Michael Gigliotti knows a good construction deal when he sees one. And he's seeing more and more of them these days.

Competition among banks for construction loans is heating up for the strongest deals, says Gigliotti, a director of debt placement for commercial real estate brokerage HFF.

“A traditional bank lender can get you 65 up to 75 percent depending on the deal in the market,” he says.

In late March, Gigliotti reported seeing prices at 200 bps over LIBOR for relationship deals (that is, for long-time clients), a rate that a life company wouldn’t be able to match.

Steve Orchard, a senior vice president at Houston-based Transwestern, says brokers are watching as banks are trending up on their loan-to-cost ratios.

“Where it was 65 percent in the end of 2012,” Orchard says, “in the beginning of 2013, I think we’ve received quotes up to 80 percent loan-to-cost for bank financing in multifamily.”

Wells Fargo, one of the largest commercial real estate lenders, is looking to grow, says Ted Starkey, a senior vice president in commercial real estate.

“We’re looking to expand that base, but I preface it to say we’re highly focused on well capitalized projects and qualified sponsored developers with good track records,” he says.

Banks are still the largest player in the construction loan space and will continue to hedge their bets with developers who have already earned their stripes.

“It’d be a case-by-case basis, but generally speaking our focus is on experienced developers who have experience in the multifamily product type and sector,” he says. “Just too many things can go wrong with construction.”

The average loan size for Wells Fargo is currently hovering between $15 million and $20 million for projects of about 200 units, he says.

And although banks can be selective, they expect to see a little more pressure to be competitive this year because of outside lenders trying to strike a good deal. The biggest competition banks face are from other banks, who are looking for long-term business, the ability to put permanent debt on a stabilized deal..

“We like to keep loans on the books that are performing well,” Starkey says. “Any time we can have a construction loan that can stick around on a good performing project, that’s a bonus for us.”

M&T Bank plans to take a slice of the construction deal pie by also catering to past clients. Peter D’Arcy, regional president, M&T Bank, feels that standing relationships sway banks to consider a deal more carefully.They’re looking for deals with people they know, particularly owners who have a good, stabilized cash-flow portfolio, as opposed to merchant builders, D’Arcy says.

“Problems happen because construction has risk in it,” D’Arcy says. “We are looking for someone who can absorb the risk.”

And the relationship works both ways. Developers should be more apt to look into working with a bank based on their historical reputations. “We’re known as one of the most consistent types of capital,” D’Arcy says. “People want to deal with us in good times so they will have a seeded relationship when things get rocky.”

D’Arcy feels the best deals are most available in the biggest cities such as New York and Washington, D.C. “The number of banks that have returned to the market to them has increased dramatically,” he says.

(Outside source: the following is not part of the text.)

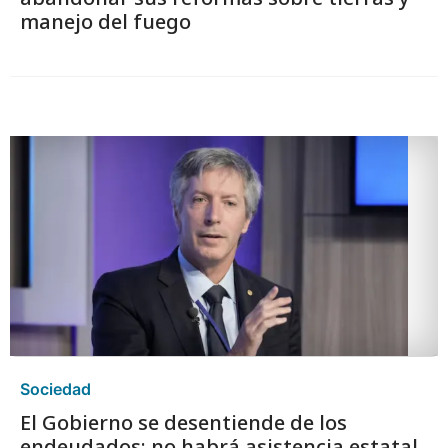
manejo del fuego
Sociedad
El Gobierno se desentiende de los
endeudados: no habrá asistencia estatal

Experts don’t predict a construction boom this year, but rather a steady pace on par with last year. Volume may even fall as construction costs continue to rise, D’Arcy says.

“If you were out there buying land and locking up construction costs today versus two years ago or three years ago, there’s a lot more vetted risk…because of land prices and the volume of other product being built and because of construction costs,” he says.